(Data entries)

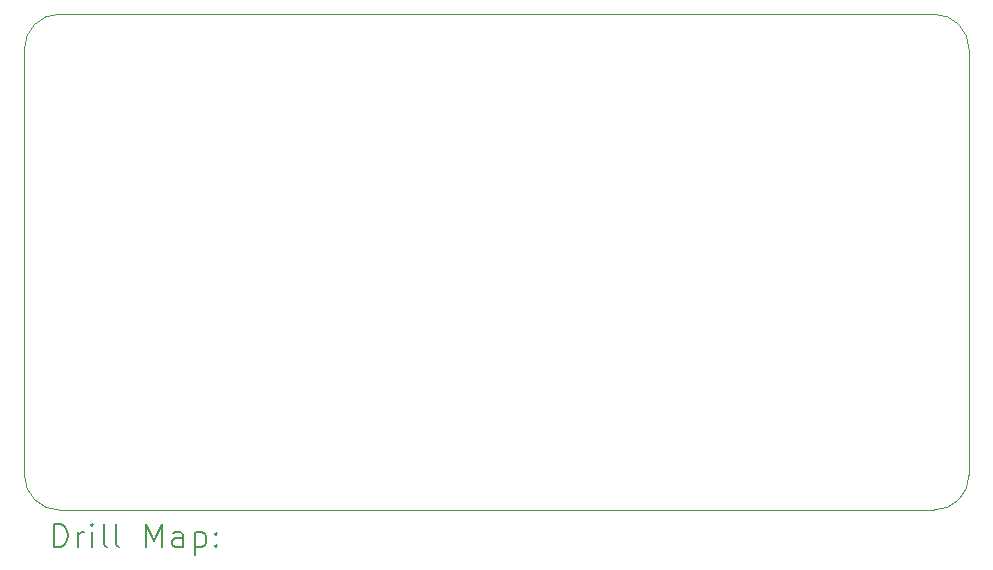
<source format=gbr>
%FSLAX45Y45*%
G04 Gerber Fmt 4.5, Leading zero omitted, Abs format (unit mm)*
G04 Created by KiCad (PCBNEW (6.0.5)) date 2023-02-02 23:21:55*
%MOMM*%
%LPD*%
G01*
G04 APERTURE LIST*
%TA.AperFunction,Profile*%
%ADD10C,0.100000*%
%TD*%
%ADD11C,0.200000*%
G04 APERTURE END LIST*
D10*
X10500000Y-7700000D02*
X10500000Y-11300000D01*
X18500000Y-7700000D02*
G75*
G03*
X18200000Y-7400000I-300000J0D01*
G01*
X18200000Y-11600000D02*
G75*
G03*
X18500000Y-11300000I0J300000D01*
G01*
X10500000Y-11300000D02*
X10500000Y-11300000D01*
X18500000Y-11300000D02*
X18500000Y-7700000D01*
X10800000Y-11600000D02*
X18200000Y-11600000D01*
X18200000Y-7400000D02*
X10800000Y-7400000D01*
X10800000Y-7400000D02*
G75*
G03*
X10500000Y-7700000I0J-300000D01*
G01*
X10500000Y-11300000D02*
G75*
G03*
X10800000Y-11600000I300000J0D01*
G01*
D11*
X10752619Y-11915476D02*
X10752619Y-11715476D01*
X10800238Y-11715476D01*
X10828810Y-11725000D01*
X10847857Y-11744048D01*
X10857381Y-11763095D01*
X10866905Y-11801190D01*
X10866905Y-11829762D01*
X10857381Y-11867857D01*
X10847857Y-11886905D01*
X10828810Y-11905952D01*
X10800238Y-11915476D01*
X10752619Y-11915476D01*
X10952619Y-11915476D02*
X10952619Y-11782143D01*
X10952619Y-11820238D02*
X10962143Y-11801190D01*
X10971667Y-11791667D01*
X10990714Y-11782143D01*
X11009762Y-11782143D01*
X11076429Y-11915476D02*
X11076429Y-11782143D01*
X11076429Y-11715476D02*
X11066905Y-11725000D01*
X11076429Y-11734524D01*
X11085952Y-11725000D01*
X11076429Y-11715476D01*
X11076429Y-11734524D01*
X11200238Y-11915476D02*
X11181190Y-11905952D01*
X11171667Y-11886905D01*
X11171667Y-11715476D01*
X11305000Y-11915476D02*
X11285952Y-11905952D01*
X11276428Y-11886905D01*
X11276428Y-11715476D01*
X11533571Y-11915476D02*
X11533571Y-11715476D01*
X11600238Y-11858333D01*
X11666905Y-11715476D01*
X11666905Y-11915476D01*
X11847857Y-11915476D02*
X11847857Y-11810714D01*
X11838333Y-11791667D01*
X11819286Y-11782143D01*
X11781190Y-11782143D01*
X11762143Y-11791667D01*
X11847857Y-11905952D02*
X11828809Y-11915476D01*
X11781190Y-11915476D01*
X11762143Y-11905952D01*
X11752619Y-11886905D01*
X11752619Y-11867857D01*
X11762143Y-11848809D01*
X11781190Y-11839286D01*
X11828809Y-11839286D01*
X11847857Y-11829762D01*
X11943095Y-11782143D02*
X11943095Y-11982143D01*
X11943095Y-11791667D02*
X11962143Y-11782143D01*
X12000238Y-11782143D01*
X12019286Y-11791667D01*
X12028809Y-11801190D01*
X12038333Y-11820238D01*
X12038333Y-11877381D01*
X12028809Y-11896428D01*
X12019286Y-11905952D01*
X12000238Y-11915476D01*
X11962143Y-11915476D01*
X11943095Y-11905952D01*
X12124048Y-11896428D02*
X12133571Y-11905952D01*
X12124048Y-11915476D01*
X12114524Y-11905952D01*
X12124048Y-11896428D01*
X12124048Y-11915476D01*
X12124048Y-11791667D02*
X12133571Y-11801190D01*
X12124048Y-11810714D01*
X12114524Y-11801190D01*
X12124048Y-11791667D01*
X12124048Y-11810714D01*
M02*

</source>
---
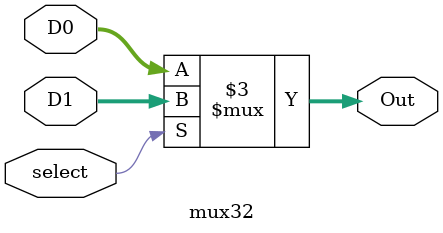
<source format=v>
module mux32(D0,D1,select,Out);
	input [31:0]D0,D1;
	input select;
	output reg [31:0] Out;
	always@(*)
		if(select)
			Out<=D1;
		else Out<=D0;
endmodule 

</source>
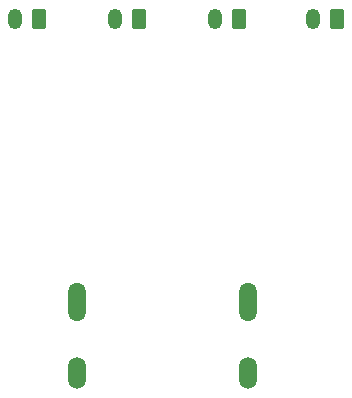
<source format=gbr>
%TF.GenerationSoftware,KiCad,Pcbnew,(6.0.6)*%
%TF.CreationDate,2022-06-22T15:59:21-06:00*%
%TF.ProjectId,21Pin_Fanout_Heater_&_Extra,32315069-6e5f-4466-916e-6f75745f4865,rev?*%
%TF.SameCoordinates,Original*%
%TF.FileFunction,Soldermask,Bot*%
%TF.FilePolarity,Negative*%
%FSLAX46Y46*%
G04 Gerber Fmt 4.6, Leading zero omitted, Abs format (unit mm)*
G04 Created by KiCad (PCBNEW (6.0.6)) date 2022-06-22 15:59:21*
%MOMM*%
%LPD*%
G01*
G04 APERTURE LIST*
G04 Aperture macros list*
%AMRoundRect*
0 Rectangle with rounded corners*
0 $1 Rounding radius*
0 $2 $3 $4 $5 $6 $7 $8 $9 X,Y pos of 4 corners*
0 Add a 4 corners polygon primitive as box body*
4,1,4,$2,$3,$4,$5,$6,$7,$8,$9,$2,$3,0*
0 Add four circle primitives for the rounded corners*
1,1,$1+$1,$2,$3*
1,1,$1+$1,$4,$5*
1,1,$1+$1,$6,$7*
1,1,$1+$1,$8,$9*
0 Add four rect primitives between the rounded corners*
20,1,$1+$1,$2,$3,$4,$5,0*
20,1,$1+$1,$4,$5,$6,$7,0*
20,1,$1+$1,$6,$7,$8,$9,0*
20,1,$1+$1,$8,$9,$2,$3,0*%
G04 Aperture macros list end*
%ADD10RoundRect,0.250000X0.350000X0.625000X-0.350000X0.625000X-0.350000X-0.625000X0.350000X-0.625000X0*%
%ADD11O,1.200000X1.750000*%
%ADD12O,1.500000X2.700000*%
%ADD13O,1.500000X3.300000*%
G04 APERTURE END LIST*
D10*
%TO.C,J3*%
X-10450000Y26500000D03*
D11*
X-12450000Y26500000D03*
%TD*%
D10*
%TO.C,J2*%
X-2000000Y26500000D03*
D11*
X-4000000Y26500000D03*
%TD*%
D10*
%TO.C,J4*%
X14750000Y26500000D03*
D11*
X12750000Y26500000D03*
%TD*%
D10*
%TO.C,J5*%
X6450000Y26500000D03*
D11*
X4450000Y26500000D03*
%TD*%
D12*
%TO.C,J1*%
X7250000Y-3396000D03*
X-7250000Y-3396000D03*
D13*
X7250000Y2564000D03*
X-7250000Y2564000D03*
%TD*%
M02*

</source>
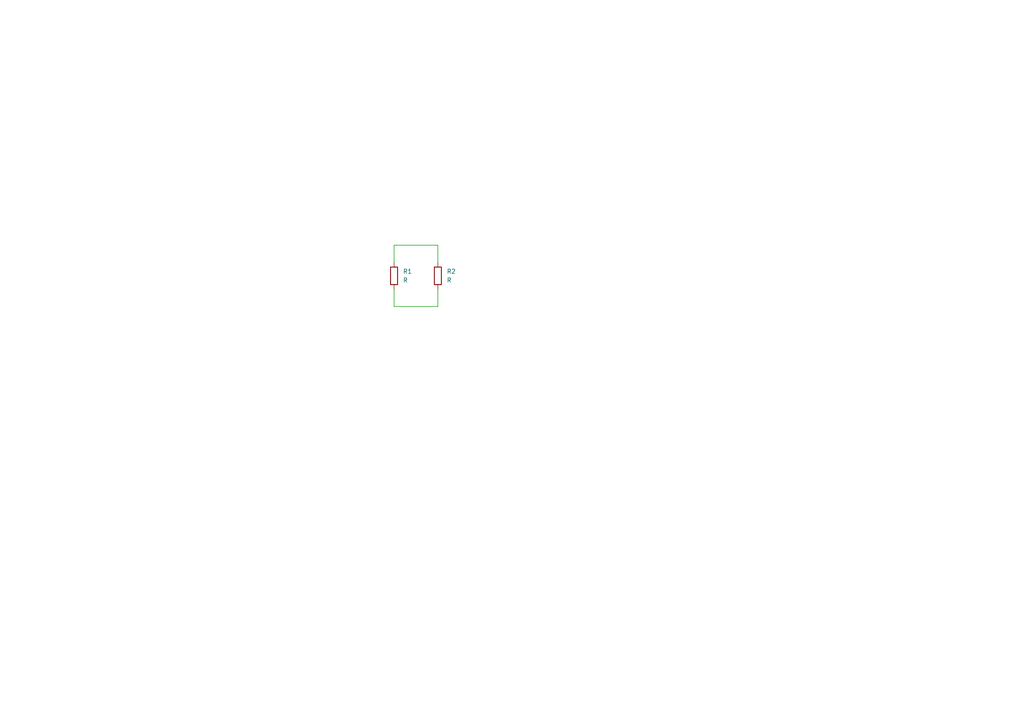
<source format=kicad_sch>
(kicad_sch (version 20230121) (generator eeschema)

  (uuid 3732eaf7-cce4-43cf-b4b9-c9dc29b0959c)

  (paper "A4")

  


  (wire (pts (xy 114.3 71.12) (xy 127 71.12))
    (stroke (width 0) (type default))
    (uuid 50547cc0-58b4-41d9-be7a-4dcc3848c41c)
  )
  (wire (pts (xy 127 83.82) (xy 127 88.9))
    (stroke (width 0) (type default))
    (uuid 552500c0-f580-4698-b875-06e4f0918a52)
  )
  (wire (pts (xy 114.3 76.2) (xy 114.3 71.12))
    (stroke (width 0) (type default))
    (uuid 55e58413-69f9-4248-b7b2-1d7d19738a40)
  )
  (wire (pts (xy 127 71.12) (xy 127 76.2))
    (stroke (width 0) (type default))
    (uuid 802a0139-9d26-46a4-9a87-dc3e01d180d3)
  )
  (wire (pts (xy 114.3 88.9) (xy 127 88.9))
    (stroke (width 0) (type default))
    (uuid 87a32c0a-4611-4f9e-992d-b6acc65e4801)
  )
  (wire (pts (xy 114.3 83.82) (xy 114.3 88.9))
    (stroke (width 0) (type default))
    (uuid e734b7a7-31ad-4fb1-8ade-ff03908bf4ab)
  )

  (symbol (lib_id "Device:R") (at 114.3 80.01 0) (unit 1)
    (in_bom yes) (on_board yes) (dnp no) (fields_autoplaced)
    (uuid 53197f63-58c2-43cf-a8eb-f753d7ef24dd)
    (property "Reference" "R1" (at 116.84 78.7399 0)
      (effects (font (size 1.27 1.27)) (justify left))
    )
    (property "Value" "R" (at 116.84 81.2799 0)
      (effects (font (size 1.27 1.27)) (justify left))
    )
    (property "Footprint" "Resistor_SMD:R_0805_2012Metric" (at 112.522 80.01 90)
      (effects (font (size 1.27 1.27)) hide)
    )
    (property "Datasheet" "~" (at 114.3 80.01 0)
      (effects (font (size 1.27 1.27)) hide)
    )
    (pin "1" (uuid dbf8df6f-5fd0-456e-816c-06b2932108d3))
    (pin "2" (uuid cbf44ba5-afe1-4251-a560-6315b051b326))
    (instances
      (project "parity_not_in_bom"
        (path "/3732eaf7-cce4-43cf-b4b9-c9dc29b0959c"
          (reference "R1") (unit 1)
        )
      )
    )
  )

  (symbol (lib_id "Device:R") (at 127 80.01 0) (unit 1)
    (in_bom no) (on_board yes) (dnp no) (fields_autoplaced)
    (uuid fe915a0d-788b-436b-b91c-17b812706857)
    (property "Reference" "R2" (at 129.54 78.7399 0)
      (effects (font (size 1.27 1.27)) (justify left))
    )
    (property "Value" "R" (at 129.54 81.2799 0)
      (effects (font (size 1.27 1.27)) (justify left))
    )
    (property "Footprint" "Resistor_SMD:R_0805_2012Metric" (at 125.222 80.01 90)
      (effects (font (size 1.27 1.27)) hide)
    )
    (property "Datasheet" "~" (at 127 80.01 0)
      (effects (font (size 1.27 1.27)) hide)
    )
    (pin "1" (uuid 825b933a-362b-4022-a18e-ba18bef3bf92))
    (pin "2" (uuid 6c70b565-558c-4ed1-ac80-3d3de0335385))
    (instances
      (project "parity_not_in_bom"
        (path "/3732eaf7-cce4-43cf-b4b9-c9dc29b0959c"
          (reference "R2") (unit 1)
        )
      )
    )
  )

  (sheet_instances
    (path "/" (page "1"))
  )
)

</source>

[WHAT THE EXERCISE ASKS]
Your answer must consist solely of the lines above between the line holding "X10990714Y-11782143D01*" and the line holding "X11181190Y-11905952D01*", inclusive, copied exactly.

[SOLUTION TO THIS EXERCISE]
X10990714Y-11782143D01*
X11009762Y-11782143D01*
X11076429Y-11915476D02*
X11076429Y-11782143D01*
X11076429Y-11715476D02*
X11066905Y-11725000D01*
X11076429Y-11734524D01*
X11085952Y-11725000D01*
X11076429Y-11715476D01*
X11076429Y-11734524D01*
X11200238Y-11915476D02*
X11181190Y-11905952D01*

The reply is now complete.